Les voies principales (viae publicae), qui reliaient les grandes cités, avaient une emprise totale de 32 pieds environ (10 m.), tandis que les voies secondaires (viae vicinales), dont l’emprise était de 16 pieds environ (5 mètres), permettaient de rejoindre les bourgs (vici).

À intervalles très réguliers, des bornes milliaires indiquaient la distance pour rejoindre un point donné (ville, carrefour, frontière, etc.), soit en milles romains (1,450 km environ), soit en lieues gallo-romaines (2,220 km environ) ou en lieues gauloises (2,450 km environ). Les voyageurs trouvaient le long de ces voies des relais (mutationes), tous les 10 à 15 km, où ils pouvaient éventuellement changer de monture et des lieux d’étape (mansiones), tous les 30 à 50 km,  où il était possible de manger et de dormir.

Le pays des Turons était traversé par  cinq routes importantes comme le montre la Table de Peutinger. Plusieurs voies secondaires donnaient accès à Chinon*, à Loches* ou à Loudun*.

Nous avons ensuite fait des photographies des tracés de ces voies ou de certaines agglomérations traversées et nous avons pris le parti de présenter notre travail sous la forme d’itinéraires allant d’un point à un autre et pouvant être suivis par toute personne que l’histoire, la géographie ou le tourisme intéressent.

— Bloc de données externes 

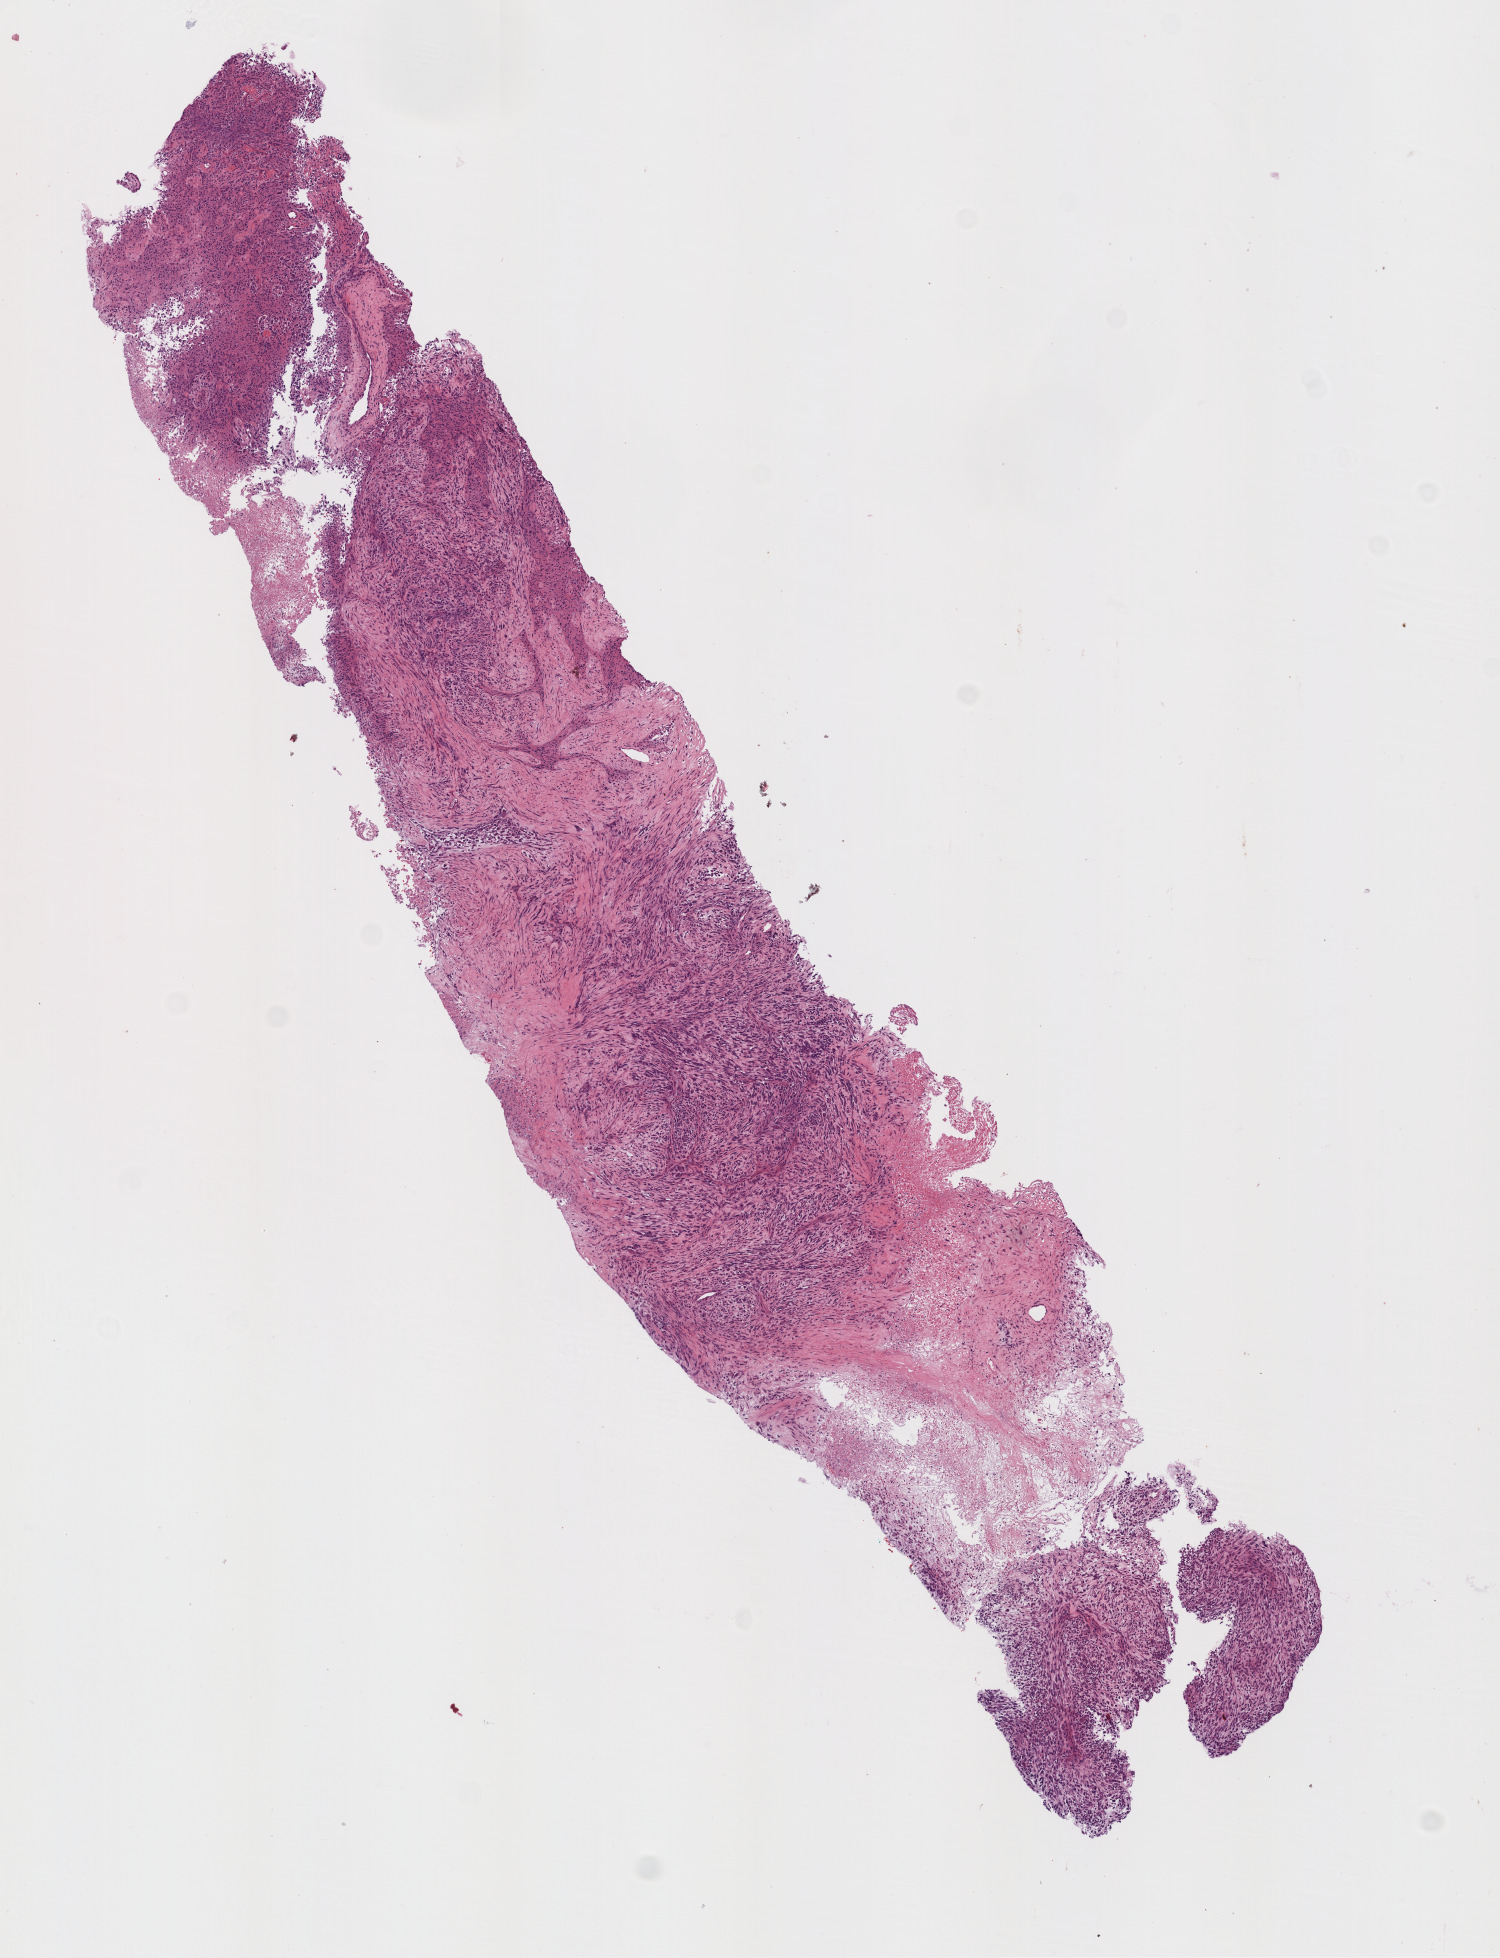
Digitized Hematoxylin and eosin (H&E) stained tissue section (whole slide) — a low-resolution overview of the entire scanned area, about 6.0 x 7.9 mm (from a 20x scan); formalin-fixed paraffin-embedded (FFPE) diagnostic section; primary tumour sample from the brain. Male patient; age at initial diagnosis 71 years.
Histologic diagnosis: Glioblastoma.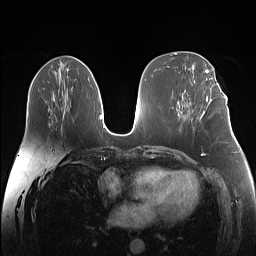
Breast MRI (dynamic contrast-enhanced), one axial slice; slice 65 of 160 in the series (ordered by position); dynamic contrast-enhanced series, time point 2 of 7 at this slice position (early post-contrast); 1.5 T; TE 1.4 ms, TR 5 ms; 256 × 256 image matrix, field of view 340 × 340 mm. Female patient.
Structures marked on this image (semi-automatic segmentation, software-assisted and operator-edited):
- enhancing-tissue mask used for the functional tumour volume (all voxels passing the contrast-enhancement thresholds inside the analysis volume; usually the tumour): bounding box (x1, y1, x2, y2) in pixels: (206, 88, 225, 102)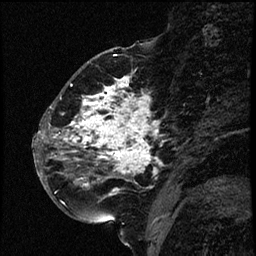
Breast MRI (dynamic contrast-enhanced), one sagittal slice; slice 27 of 66 in the series (ordered by position); dynamic contrast-enhanced study with each time point stored as its own series, time point 2 of 3 at this slice position (early post-contrast, ordered by acquisition time); 1.5 T; TE 4.2 ms, TR 17.6 ms; 2 mm slice thickness; 256 × 256 image matrix, field of view 200 × 200 mm. Female patient. Case-level facts recorded for this patient, not image findings: setting: breast cancer imaged before/during neoadjuvant chemotherapy; receptor status: HER2-positive.
Outlined on this slice (semi-automatically segmented with operator editing):
- analysis volume of interest (the breast-tissue region the enhancement analysis was run in; not a lesion): bounding box <52,69,173,209> (left, top, right, bottom; pixels)
- tumour enhancement mask (voxels above the 100 % enhancement threshold inside the analysis volume of interest): <53,77,161,195>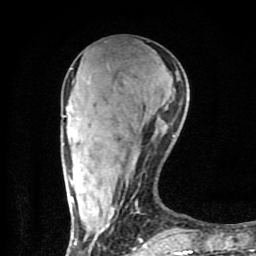
Breast MRI (dynamic contrast-enhanced), one axial slice. Slice 30 of 80 in the series (ordered by position). Cropped to one breast. Dynamic contrast-enhanced series, time point 2 of 9 at this slice position (early post-contrast). 1.5 T. TE 4.2 ms, TR 7 ms. 2 mm slice thickness. 256 × 256 image matrix. Female patient.
Structures marked on this image (semi-automatically segmented with operator editing):
- enhancing-tissue mask used for the functional tumour volume (all voxels passing the contrast-enhancement thresholds inside the analysis volume; usually the tumour): bounding box [x1, y1, x2, y2] px = [63, 79, 192, 254]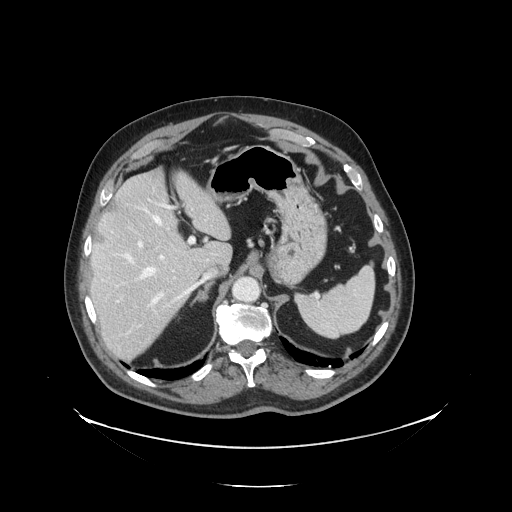
Contrast-enhanced abdominal CT, one axial slice. 120 kVp. Intravenous contrast given. Soft-tissue window (W 400 / L 40 HU). 2.5 mm slice thickness. 512 × 512 image matrix, field of view 497 × 497 mm. Case-level facts recorded for this patient, not image findings: patient: male, age 56 years at operation; diagnosis: colorectal cancer liver metastases, imaged before liver resection; multiple liver metastases: no; largest metastasis: 1.5 cm; disease in both lobes: no.
Structures marked on this image (expert manual segmentation):
- hepatic veins: bounding box [x1, y1, x2, y2] px = [124, 209, 209, 300]
- liver: [91, 172, 231, 361]
- planned liver remnant (the part of the liver to remain after resection): [92, 172, 230, 288]
- portal vein (with intrahepatic branches): [116, 205, 194, 307]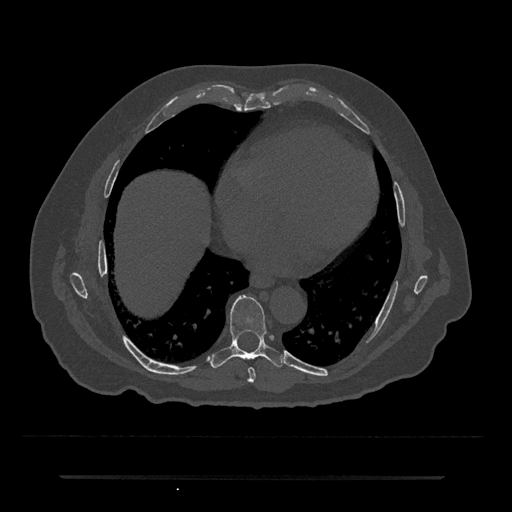
CT including the spine, one axial slice; slice 340 of 797 in the series (ordered by position); reconstruction kernel Br40s/3; bone window (W 1800 / L 400 HU); 0.5 mm slice thickness; 512 × 512 image matrix, field of view 437 × 437 mm. Patient: male, 69 years. Case-level facts recorded for this patient, not image findings: primary cancer: prostate.
Annotated regions visible in this slice (semi-automatic segmentation, software-assisted and operator-edited):
- T7 vertebra: bounding box <248,367,256,383> (left, top, right, bottom; pixels)
- T8 vertebra: <211,295,283,368>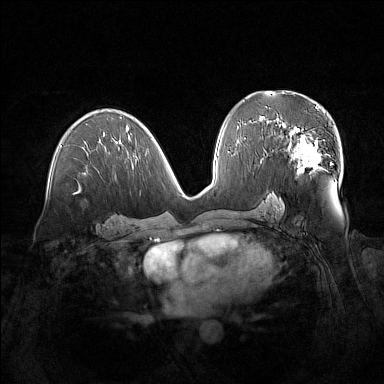
Breast MRI (dynamic contrast-enhanced), one axial slice. Position 81 of 160 along the scan axis. Dynamic contrast-enhanced series, time point 2 of 7 at this slice position (early post-contrast). 1.5 T. TE 1.8 ms, TR 5 ms. 384 × 384 image matrix. Female patient.
Structures marked on this image (semi-automatic segmentation, software-assisted and operator-edited):
- enhancing-tissue mask used for the functional tumour volume (all voxels passing the contrast-enhancement thresholds inside the analysis volume; usually the tumour): bounding box (x1, y1, x2, y2) in pixels: (280, 123, 322, 174)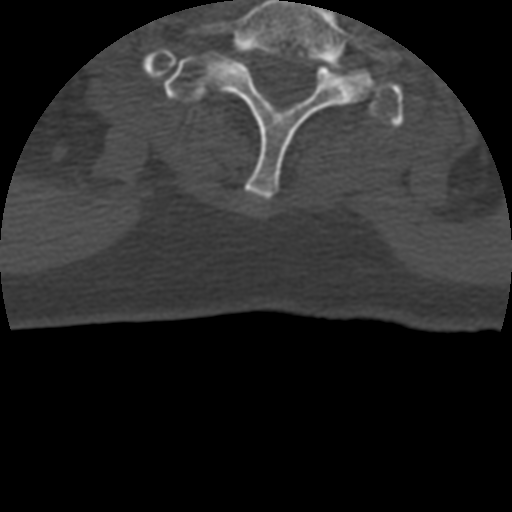
CT including the spine, one axial slice. Slice 392 of 399 in the series (ordered by position). Reconstruction kernel STANDARD. Bone window (W 1800 / L 400 HU). 512 × 512 image matrix, field of view 160 × 160 mm. Patient age 69 years. Case-level facts recorded for this patient, not image findings: primary cancer: prostate.
Structures marked on this image (semi-automatic segmentation, software-assisted and operator-edited):
- T1 vertebra: box from (x=163, y=52) to (x=406, y=129) px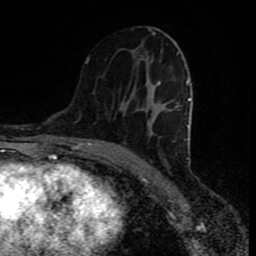
Breast MRI (dynamic contrast-enhanced), one axial slice. Slice 43 of 80 in the series (ordered by position). Cropped to one breast. Dynamic contrast-enhanced series, time point 2 of 8 at this slice position (early post-contrast). 1.5 T. TE 4.2 ms, TR 7 ms. 2 mm slice thickness. 256 × 256 image matrix. Female patient.
Annotated regions visible in this slice (semi-automatic segmentation, software-assisted and operator-edited):
- enhancing-tissue mask used for the functional tumour volume (all voxels passing the contrast-enhancement thresholds inside the analysis volume; usually the tumour): bounding box (x1, y1, x2, y2) in pixels: (86, 28, 190, 159)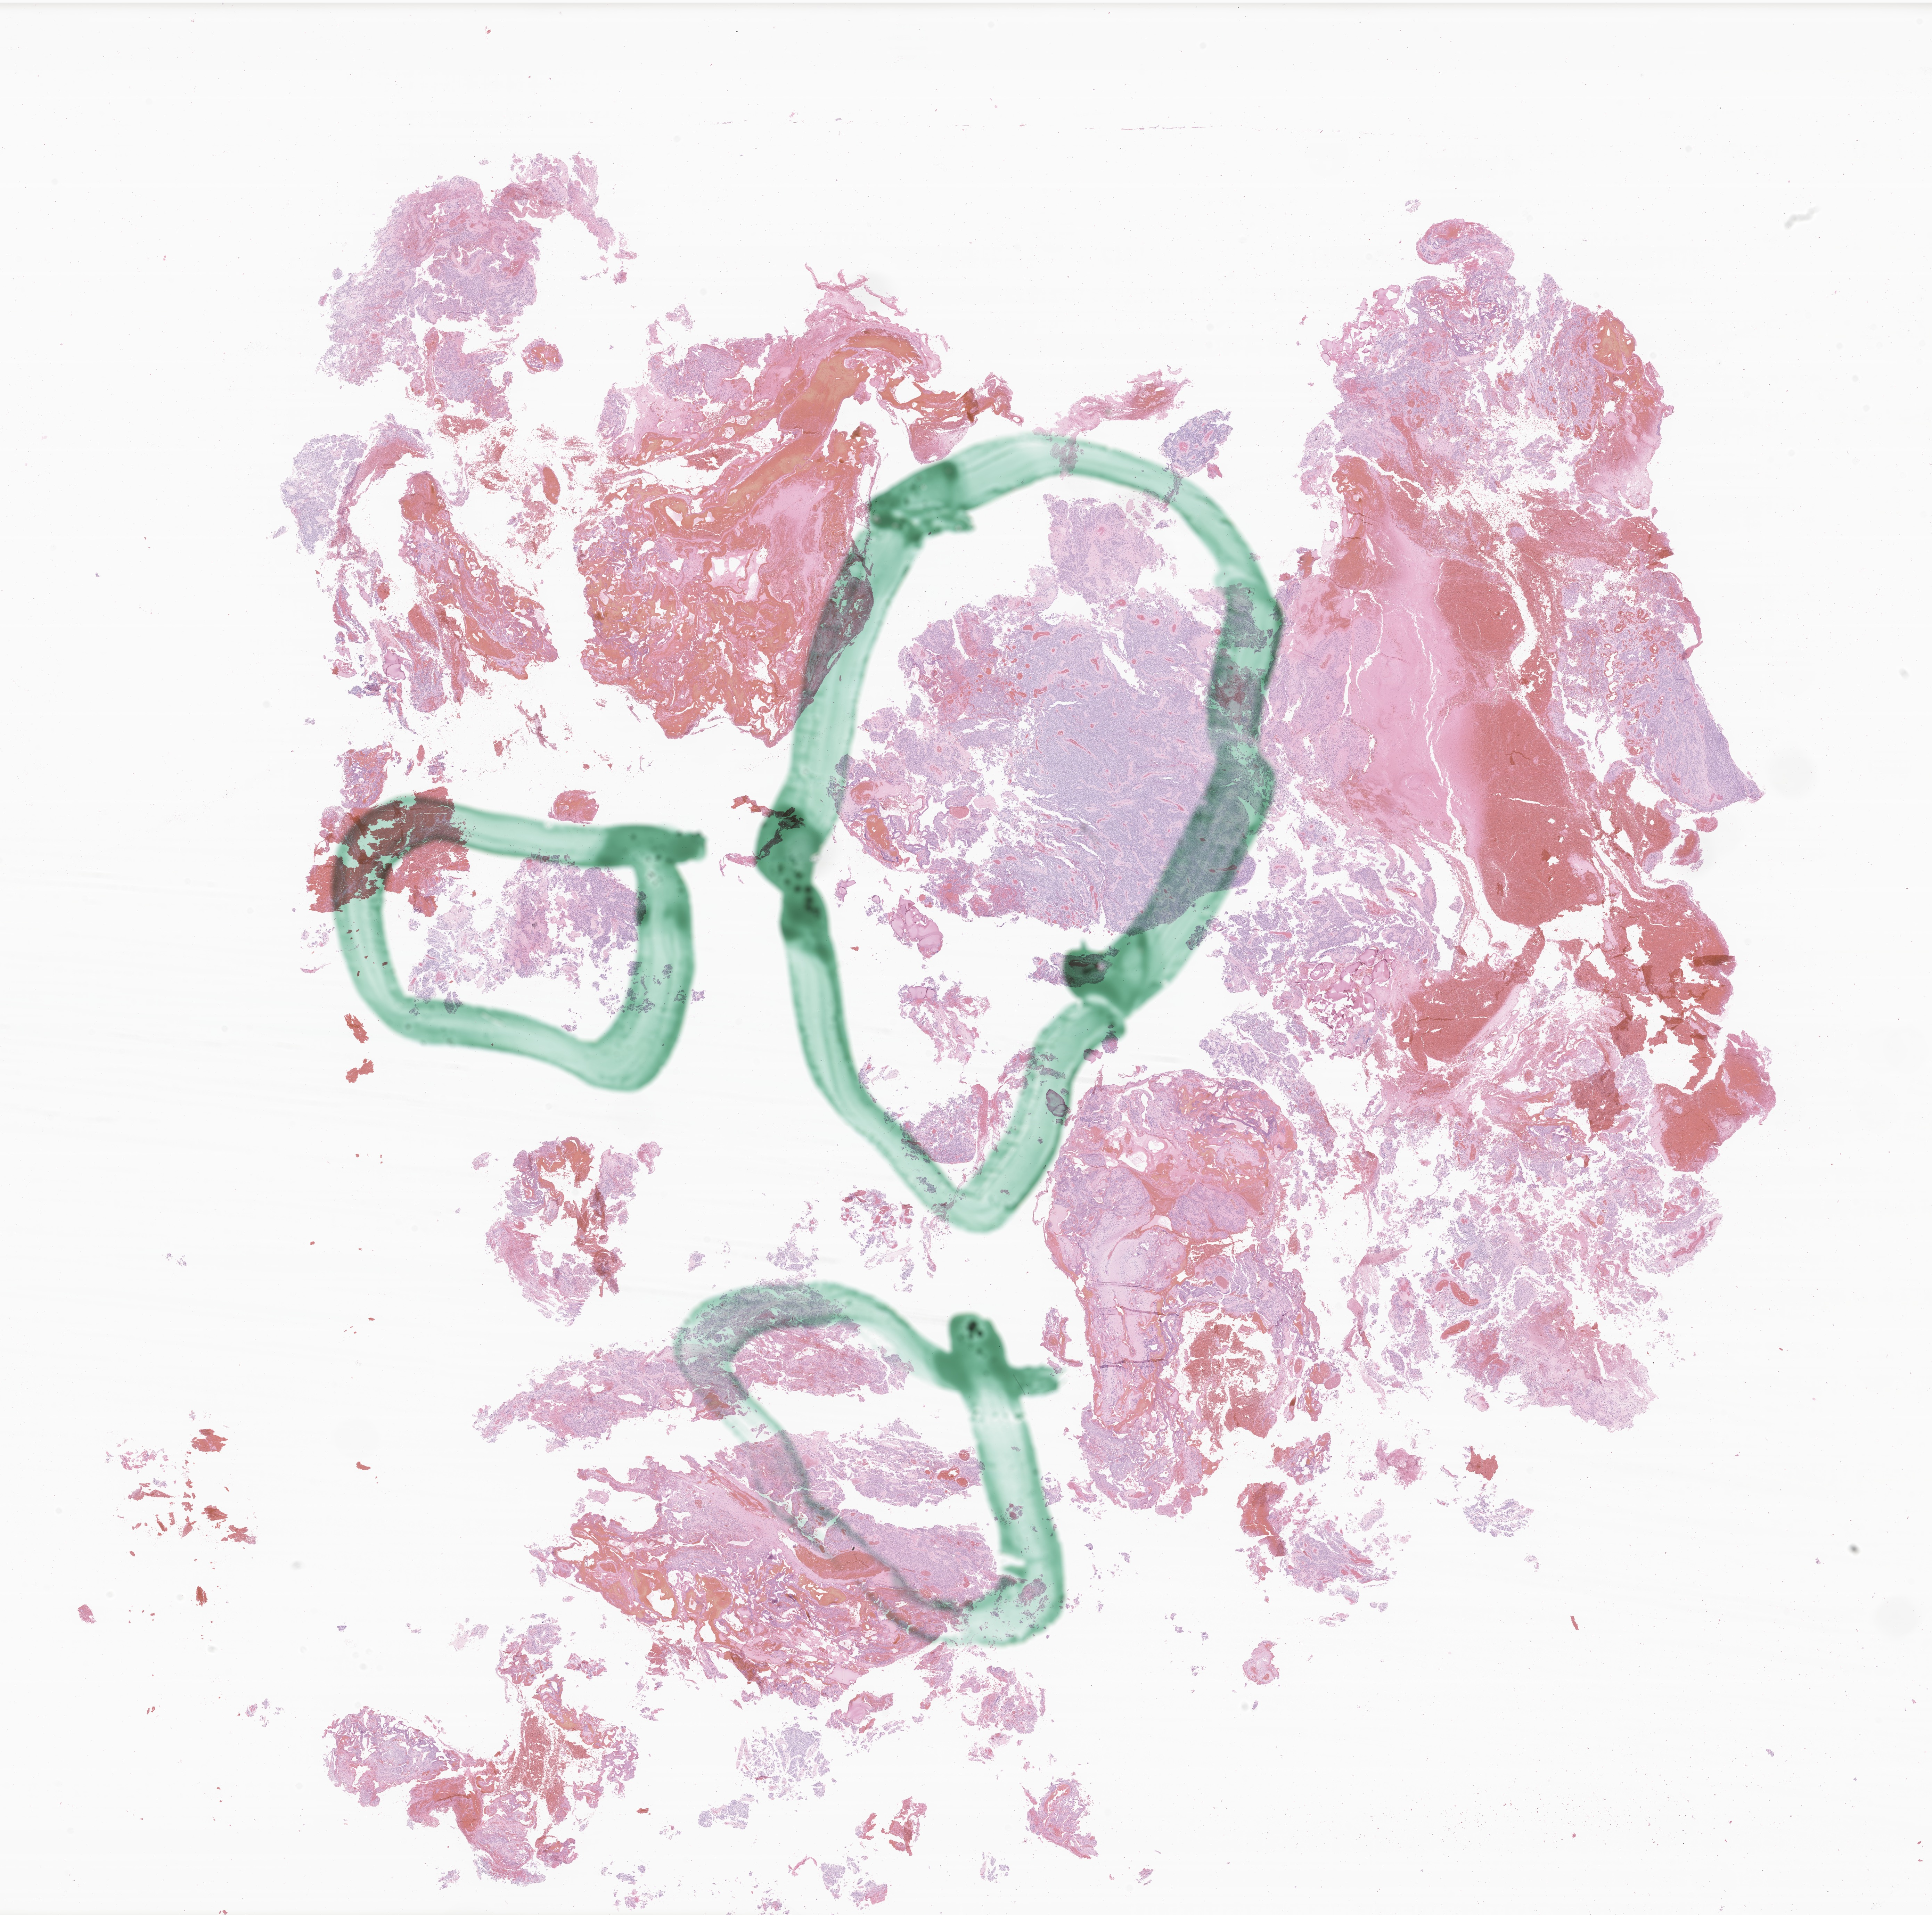
Digitized haematoxylin and eosin-stained section of tumor tissue from the brain — low-resolution overview of the scanned area, about 23.4 x 23.2 mm, formalin-fixed paraffin-embedded section. Patient female; age 87 months (7 years 3 months).
Diagnosis: Ependymoma, anaplastic.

Notre objectif en effet n’a pas été d’écrire une étude universitaire mais de présenter une sorte de guide permettant de découvrir autrement la Touraine. Nous espérons les lecteurs prendront autant de plaisir à le lire ou à le suivre que nous avons pris à le faire.

 

Pierre-Marie Danquigny : Agrégé de Lettres Classiques

Jacky Duvigneau : Ingénieur Travaux Publics.